Kronik piyelonefrit, kalıcı karın ve yan ağrısına, klinik enfeksiyon belirtilerine (ateş, kasıtsız kilo kaybı, halsizlik), alt idrar yolu semptomlarına ve idrarda kana neden olur.Kronik piyelonefrit, ateş ve hipertansiyon ile ortaya çıkabilir. proteinler organlarda birikebilir ve bir AA amiloidoz durumuna (kronik inflamasyondan kaynaklanan inflamatuar, reaktif ve sekonder amiloidoz) neden olabilir.
Teşhis
Kronik piyelonefritin klinik tanısı kolay değildir; aslında hastalığın hareketsiz olduğu bir evrede tanısal testler yapılırsa normal bulgular bulmak mümkündür.
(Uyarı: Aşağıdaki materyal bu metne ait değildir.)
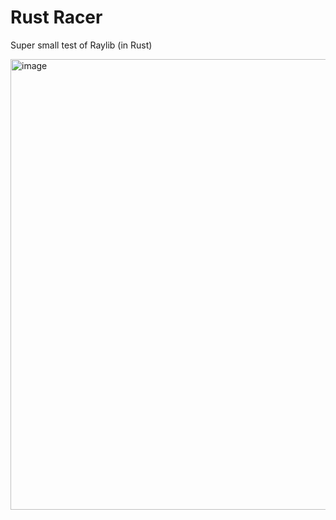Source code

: # Rust Racer
Super small test of Raylib (in Rust)

<img width="1278" height="721" alt="image" src="https://github.com/user-attachments/assets/0c2bf299-47c1-477f-9b76-a788908dd4c7" />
Bildirilen semptomlar, bulaşıcı bir sürecin varlığına veya yokluğuna göre değişebilir: enfeksiyonu olmayan bireyler, kronik piyelonefritin en ileri evrelerine ulaşılana kadar asemptomatik olabilir. Semptomlar spesifik olmayabilir: yüksek tansiyon (hipertansiyon) ve genel halsizlik, yorgun hissetme (asteni), hafıza kaybı, kolay yorgunluk, mide bulantısı ve cinsel istek kaybı (libido) gibi böbrek yetmezliği belirtileri. birkaç saat veya gün içinde klinik belirtilerin hızla gelişmesiyle birlikte akut piyelonefritinkine benzer semptomlardan yakınırlar.
Hastalar yüksek ateş (38.3 °C ila 40 °C veya daha yüksek) ve titreme, özellikle sağ alt sırtta yan ağrısı, artan idrara çıkma, ağrı ve idrara çıkma sırasında yanma hissi (dizüri) bildirebilir. , bulantı ve kusma, iştahsızlık (anoreksi) ve genel yorgunluk.